$1M shoplifting ring covered 4 counties

An undercover police task force born in Middletown has busted a more than $1 million shoplifting ring that targeted discount retail stores along the Interstate 75 corridor such as Walmart, Meijer, CVS and Family Dollar.

Fifty-seven men and women were arrested on 116 charges of theft and other felonies and misdemeanors after a six-week investigation by police departments in Middletown, Troy, Urbana, Moraine, West Chester Twp., Colerain Twp. and Miamisburg and sheriff’s and prosecutor’s offices in Warren, Clinton and Fayette counties.

Authorities found evidence that bands of shoplifters — called “boosters” — stole everything from mascara to plasma televisions from local retailers for resale at area flea markets, pawn shops and on the Internet.

Police said they executed 16 search warrants and seized 24 vehicles and approximately $300,000 in stolen merchandise, including about $250,000 from vendors at the Caesar Creek Flea Market in Wilmington. Stolen items ranged from toiletries such as shampoo, body spray, detergent and cologne to high-end electronics, DVDs, computer games and vacuum cleaners.

Walmart stores in Middletown and Franklin were favored targets, but police said the shoplifting operation spanned four counties and 13 cities, townships and villages. Of those arrested during the operation, 32 suspects were from Middletown; six from Franklin; six from Cincinnati; three from Dayton; two from Trenton; two from South Lebanon; one each from Germantown, Springboro, Lebanon, Monroe and West Carrollton; and one from Virginia, arrest reports show. Organized retail theft is common, police and retail experts said, and tough to stop even though retailers spend some $12 billion a year combating it.

According to the National Retail Federation, organized retail crime is estimated to cost retailers across the country $30 billion a year. Eight in 10 retailers say organized retail crime has increased over the last three years, according to the federation’s 2013 survey.

It’s also costly to consumers because it results in unavailability of products that consumers want and may well result in a price increase when the retailer is able to get the items back in stock, federation officials say. Officials say there may also be a public health risk in buying things, such as personal hygiene products, that have been stolen and resold.

In the Dayton metro area, larceny-related crimes, which include shoplifting, decreased 1 percent from 4,700 in 2011 to 4,649 in 2012, according to Federal Bureau of Investigations’ Uniform Crime Report.

“We have partnership with businesses and loss prevention managers that are in Dayton, said Lt. Wendy Stiver, a spokeswoman for the Dayton Police Department. “We pay attention to trends and incidents that might affect those businesses, but we don’t have a lot of large scale operations like the ones that were targeted in the (Middletown) investigation.”

In Middletown, police Officer Tom Lawson, one of five officers from the department who worked with the task force, said he thought he had seen everything in his 23-year career, but this operation opened his eyes “to a different breed of thieves.”

“These people are not your average shoplifter, or even a poor mother with children who is trying to feed her kids because her junkie husband spent all the money,” Lawson said. “This is all they do.”

In fact, nearly 60 percent of those arrested could be described as making a living or supplementing their income by stealing or fencing stolen items, said Middletown police Sgt. Steve Ream, who supervised the task force.

Since 2002, the number of theft offenses in Middletown has remained steady between 2,500 and 3,000, according to the city’s records department. There were 2,792 theft offenses last year, and in the first six months of this year, there have been 1,420, according to police records.

Keypoint correspondence records
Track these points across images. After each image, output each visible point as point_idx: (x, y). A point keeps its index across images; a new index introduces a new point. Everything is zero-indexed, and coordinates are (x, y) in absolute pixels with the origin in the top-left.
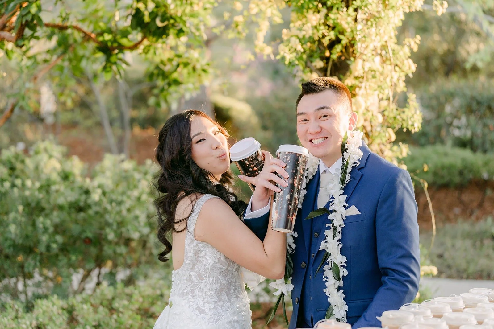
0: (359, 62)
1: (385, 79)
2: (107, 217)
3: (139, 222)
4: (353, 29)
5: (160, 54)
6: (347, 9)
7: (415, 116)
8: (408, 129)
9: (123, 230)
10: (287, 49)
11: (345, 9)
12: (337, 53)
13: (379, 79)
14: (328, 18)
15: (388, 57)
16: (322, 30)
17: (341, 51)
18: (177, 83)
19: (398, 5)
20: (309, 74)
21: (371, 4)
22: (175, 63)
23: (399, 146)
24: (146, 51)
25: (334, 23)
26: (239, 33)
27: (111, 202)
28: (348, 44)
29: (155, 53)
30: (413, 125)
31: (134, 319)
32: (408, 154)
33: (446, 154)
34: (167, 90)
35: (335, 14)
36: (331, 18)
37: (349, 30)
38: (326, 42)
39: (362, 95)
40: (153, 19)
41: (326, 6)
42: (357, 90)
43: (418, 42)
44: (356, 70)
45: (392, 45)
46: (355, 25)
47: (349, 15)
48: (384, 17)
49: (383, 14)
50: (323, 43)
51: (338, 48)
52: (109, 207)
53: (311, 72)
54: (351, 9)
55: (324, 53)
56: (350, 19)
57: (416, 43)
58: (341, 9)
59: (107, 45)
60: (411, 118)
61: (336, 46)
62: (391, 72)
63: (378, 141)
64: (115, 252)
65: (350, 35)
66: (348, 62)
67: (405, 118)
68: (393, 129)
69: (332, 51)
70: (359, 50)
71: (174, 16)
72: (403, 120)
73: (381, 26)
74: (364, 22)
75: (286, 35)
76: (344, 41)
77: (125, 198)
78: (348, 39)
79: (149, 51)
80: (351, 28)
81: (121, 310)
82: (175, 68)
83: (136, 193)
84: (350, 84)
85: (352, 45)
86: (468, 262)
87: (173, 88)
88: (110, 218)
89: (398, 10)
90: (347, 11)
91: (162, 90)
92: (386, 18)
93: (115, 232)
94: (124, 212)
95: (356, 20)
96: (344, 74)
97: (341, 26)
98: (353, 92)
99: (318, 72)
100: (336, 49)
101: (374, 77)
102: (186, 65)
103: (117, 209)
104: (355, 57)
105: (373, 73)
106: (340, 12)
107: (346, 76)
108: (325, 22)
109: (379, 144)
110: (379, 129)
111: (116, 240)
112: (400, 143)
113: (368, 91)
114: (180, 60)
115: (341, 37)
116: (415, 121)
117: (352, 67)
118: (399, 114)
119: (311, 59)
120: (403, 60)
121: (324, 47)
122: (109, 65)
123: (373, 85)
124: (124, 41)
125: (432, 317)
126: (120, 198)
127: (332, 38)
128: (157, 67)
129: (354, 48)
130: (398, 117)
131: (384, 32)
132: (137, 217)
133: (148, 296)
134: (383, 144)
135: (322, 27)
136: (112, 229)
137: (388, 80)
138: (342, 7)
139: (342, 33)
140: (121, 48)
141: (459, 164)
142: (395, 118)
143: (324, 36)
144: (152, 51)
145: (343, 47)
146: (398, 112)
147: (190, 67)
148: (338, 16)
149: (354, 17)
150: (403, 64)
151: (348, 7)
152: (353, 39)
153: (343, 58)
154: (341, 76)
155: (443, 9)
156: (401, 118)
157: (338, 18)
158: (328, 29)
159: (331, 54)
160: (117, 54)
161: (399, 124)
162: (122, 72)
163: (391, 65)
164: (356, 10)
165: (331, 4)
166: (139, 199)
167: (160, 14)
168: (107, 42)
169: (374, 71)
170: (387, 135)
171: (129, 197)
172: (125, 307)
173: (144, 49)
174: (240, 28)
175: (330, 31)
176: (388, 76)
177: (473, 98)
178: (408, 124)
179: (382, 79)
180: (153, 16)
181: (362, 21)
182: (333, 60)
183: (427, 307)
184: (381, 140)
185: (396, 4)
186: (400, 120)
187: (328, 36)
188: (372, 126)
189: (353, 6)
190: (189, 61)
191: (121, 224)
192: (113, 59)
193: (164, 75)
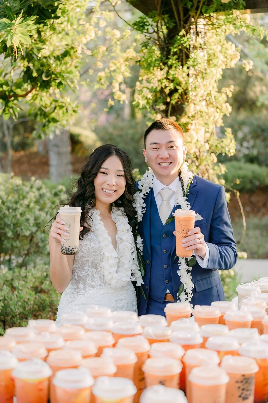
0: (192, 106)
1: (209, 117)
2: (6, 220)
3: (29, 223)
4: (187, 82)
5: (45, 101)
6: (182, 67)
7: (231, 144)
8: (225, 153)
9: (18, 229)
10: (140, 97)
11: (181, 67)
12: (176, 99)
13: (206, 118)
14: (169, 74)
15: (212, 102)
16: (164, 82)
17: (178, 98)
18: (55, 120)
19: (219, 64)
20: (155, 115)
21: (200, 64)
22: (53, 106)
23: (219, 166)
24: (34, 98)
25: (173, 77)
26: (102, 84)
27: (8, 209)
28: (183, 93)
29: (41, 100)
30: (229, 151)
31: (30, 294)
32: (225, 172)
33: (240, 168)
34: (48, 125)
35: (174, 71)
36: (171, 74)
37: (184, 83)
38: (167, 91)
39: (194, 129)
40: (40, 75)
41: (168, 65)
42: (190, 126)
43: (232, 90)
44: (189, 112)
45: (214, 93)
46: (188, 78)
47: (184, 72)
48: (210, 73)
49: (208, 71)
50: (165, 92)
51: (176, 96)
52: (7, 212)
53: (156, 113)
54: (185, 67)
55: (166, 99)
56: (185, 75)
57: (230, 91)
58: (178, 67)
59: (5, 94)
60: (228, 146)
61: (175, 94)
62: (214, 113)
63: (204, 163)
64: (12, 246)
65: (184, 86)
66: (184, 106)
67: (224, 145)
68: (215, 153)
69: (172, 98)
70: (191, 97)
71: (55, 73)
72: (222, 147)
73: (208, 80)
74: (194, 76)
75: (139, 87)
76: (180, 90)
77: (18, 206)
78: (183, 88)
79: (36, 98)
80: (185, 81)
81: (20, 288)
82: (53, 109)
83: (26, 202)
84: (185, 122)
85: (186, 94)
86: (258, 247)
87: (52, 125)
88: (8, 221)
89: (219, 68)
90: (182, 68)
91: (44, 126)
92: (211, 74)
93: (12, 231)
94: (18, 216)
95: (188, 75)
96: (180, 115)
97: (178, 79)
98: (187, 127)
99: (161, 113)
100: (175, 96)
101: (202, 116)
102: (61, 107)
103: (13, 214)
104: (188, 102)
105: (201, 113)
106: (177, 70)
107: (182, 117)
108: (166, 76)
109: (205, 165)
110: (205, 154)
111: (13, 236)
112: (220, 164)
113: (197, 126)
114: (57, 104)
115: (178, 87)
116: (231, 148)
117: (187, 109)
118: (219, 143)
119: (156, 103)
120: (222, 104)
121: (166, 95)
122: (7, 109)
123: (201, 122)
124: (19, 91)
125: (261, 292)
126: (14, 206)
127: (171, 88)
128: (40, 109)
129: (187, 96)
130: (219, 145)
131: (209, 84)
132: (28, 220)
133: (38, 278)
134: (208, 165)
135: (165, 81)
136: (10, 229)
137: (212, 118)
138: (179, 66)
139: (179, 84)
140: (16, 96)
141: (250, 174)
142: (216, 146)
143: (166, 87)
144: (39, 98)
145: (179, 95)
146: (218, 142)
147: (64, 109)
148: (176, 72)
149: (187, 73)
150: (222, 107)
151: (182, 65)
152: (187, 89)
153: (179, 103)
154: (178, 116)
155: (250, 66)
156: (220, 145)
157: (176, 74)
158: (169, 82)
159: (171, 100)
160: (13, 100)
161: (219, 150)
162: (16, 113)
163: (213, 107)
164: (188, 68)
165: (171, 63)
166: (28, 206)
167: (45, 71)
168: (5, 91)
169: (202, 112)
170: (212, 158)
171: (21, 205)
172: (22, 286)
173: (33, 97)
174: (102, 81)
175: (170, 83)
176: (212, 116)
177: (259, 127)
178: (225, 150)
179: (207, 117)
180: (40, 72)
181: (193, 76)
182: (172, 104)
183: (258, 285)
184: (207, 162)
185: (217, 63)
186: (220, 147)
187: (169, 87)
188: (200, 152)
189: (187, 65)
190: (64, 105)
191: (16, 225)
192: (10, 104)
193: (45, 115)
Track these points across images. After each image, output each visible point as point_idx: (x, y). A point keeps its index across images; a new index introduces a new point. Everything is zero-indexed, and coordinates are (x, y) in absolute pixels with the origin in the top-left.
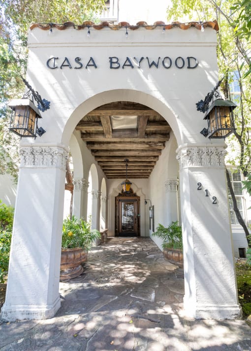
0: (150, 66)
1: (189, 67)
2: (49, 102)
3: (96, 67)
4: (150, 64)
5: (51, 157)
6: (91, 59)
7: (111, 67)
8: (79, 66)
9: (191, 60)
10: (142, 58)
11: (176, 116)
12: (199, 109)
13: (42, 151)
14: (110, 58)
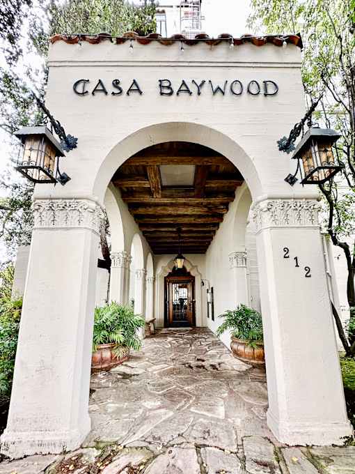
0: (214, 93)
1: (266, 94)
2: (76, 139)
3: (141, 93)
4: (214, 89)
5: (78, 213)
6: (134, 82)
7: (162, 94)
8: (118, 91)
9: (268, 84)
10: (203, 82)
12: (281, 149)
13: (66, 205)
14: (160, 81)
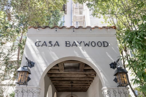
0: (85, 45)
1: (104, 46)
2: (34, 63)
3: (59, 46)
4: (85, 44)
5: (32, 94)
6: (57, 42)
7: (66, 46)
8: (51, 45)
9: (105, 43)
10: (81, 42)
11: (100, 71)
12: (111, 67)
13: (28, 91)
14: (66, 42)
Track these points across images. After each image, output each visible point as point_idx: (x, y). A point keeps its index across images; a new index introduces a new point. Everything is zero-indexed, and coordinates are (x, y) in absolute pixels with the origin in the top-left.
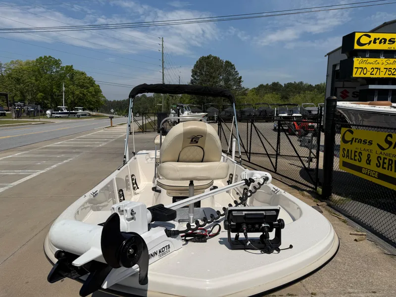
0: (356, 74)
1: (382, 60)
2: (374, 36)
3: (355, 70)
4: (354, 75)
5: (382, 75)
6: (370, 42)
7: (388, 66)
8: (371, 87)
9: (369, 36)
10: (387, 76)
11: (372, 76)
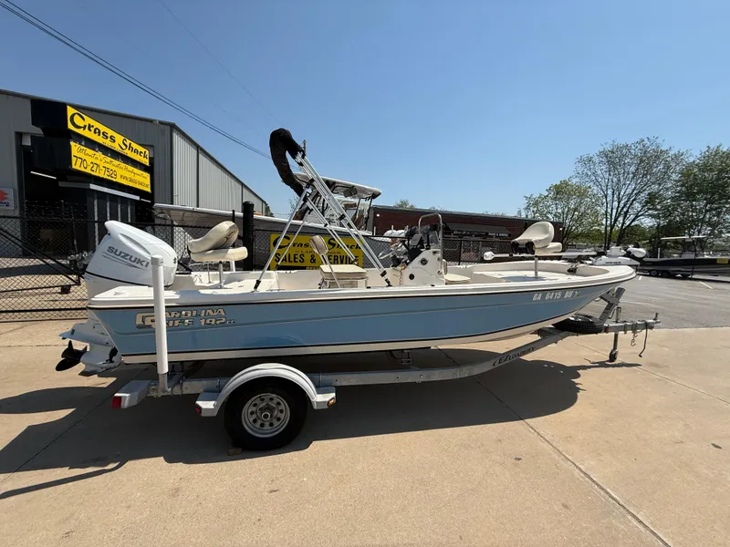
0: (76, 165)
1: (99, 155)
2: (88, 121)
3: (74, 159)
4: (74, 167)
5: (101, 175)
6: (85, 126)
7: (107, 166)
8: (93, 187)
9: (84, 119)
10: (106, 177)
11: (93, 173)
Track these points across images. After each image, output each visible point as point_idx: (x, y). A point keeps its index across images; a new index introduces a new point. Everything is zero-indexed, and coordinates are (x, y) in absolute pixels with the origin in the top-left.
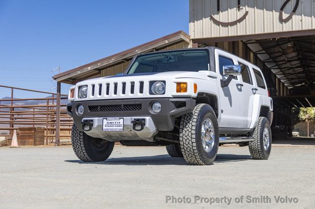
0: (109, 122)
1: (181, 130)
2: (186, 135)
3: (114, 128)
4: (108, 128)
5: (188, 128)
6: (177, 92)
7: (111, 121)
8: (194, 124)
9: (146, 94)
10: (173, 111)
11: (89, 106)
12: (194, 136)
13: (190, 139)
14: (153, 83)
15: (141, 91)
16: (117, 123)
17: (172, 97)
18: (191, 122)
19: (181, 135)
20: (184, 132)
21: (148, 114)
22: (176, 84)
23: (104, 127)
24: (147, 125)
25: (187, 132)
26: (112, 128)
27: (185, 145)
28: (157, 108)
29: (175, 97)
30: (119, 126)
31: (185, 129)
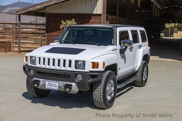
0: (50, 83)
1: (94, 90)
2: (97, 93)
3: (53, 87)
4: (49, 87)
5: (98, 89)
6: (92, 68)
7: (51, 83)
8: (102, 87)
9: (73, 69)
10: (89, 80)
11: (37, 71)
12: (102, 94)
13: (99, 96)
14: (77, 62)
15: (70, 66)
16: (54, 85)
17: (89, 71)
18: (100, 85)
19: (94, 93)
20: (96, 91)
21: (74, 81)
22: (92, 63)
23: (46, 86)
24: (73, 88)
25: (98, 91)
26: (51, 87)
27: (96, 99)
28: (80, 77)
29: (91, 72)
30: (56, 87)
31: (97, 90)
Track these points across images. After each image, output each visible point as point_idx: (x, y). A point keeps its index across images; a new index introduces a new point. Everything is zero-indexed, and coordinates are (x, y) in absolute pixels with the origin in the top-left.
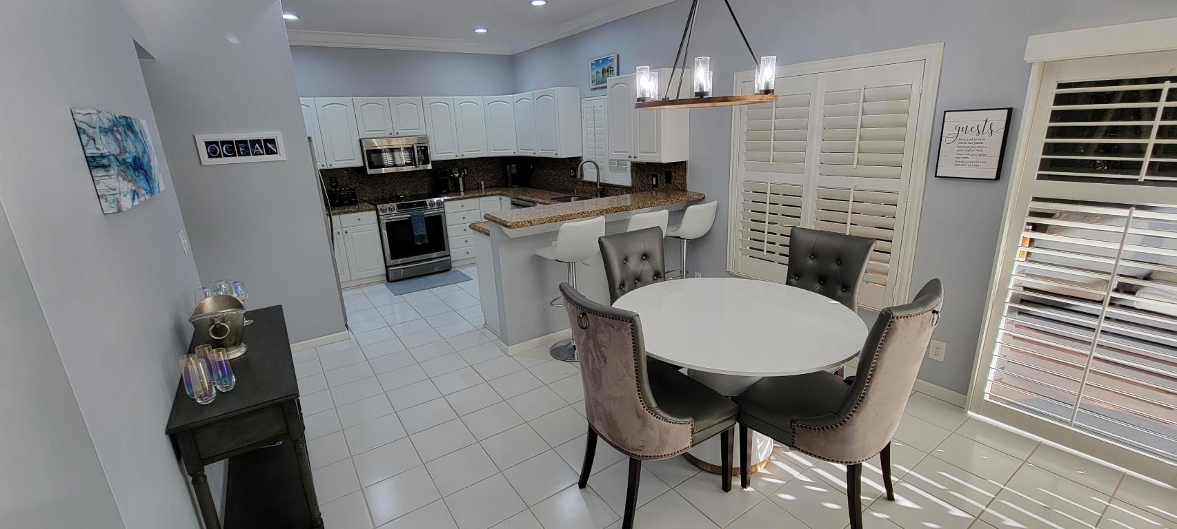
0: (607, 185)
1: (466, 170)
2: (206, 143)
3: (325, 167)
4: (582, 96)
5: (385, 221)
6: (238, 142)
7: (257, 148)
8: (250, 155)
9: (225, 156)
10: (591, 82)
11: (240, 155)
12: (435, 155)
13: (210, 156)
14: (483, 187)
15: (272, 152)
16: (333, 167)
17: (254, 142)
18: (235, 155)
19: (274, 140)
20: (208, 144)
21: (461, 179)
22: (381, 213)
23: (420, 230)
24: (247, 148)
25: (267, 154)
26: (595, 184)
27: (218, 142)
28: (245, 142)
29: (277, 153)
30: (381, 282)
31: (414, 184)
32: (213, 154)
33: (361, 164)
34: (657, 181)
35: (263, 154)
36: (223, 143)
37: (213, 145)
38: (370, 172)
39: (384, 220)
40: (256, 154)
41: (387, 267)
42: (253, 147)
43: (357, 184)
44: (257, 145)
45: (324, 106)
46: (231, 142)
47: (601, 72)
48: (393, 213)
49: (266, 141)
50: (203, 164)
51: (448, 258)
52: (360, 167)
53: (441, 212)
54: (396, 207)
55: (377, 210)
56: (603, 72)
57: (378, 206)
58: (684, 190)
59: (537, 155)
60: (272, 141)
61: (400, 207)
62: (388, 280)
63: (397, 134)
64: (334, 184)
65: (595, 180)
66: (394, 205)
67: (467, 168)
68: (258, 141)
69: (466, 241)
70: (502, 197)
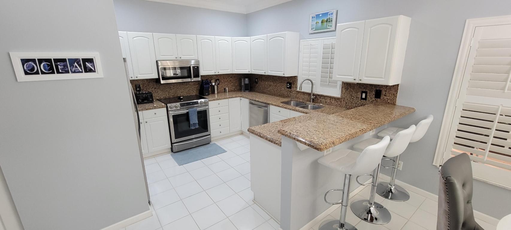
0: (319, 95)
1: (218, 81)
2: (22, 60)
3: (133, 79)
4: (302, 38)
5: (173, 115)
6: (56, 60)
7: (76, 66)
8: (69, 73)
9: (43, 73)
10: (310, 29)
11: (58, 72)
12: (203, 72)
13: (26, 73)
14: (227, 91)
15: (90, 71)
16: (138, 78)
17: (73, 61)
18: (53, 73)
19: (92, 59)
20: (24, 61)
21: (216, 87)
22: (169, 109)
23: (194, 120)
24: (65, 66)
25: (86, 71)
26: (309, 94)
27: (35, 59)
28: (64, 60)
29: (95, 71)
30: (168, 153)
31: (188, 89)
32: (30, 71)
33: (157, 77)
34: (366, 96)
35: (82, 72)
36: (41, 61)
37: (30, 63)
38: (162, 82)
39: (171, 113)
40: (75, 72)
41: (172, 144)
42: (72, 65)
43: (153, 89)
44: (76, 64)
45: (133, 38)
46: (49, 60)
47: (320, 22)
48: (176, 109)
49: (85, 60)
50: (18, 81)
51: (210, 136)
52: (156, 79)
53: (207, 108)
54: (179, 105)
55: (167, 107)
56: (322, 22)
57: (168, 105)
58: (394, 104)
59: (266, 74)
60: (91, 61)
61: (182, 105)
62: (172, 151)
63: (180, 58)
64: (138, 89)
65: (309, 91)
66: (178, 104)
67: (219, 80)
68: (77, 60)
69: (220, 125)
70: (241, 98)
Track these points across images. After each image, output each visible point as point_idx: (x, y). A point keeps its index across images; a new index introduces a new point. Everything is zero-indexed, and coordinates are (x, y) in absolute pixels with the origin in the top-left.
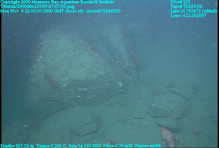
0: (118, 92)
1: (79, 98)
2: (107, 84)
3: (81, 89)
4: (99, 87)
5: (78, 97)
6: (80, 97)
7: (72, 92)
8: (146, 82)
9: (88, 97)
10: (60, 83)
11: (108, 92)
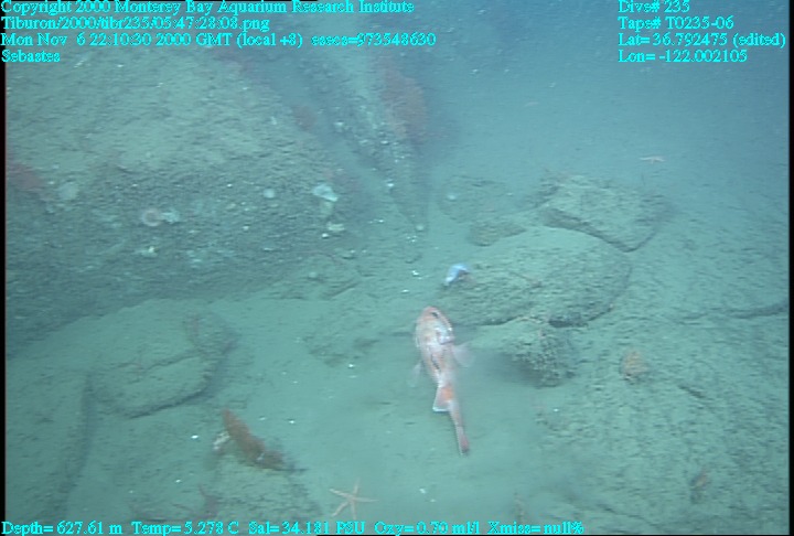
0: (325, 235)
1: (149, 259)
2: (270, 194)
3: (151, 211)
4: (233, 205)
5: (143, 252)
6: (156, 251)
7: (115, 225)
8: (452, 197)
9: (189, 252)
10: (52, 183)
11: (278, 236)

▶ **Tasks to complete**:
a) List the retail chains that the shoplifting-ring article names as targets of the ring.
b) From the shoplifting-ring article, copy the stretch from "An undercover police" through "on the Internet." word for word.

▶ **Answers by task**:
a) Walmart, Meijer, CVS, Family Dollar

b)
An undercover police task force born in Middletown has busted a more than $1 million shoplifting ring that targeted discount retail stores along the Interstate 75 corridor such as Walmart, Meijer, CVS and Family Dollar.

Fifty-seven men and women were arrested on 116 charges of theft and other felonies and misdemeanors after a six-week investigation by police departments in Middletown, Troy, Urbana, Moraine, West Chester Twp., Colerain Twp. and Miamisburg and sheriff’s and prosecutor’s offices in Warren, Clinton and Fayette counties.

Authorities found evidence that bands of shoplifters — called “boosters” — stole everything from mascara to plasma televisions from local retailers for resale at area flea markets, pawn shops and on the Internet.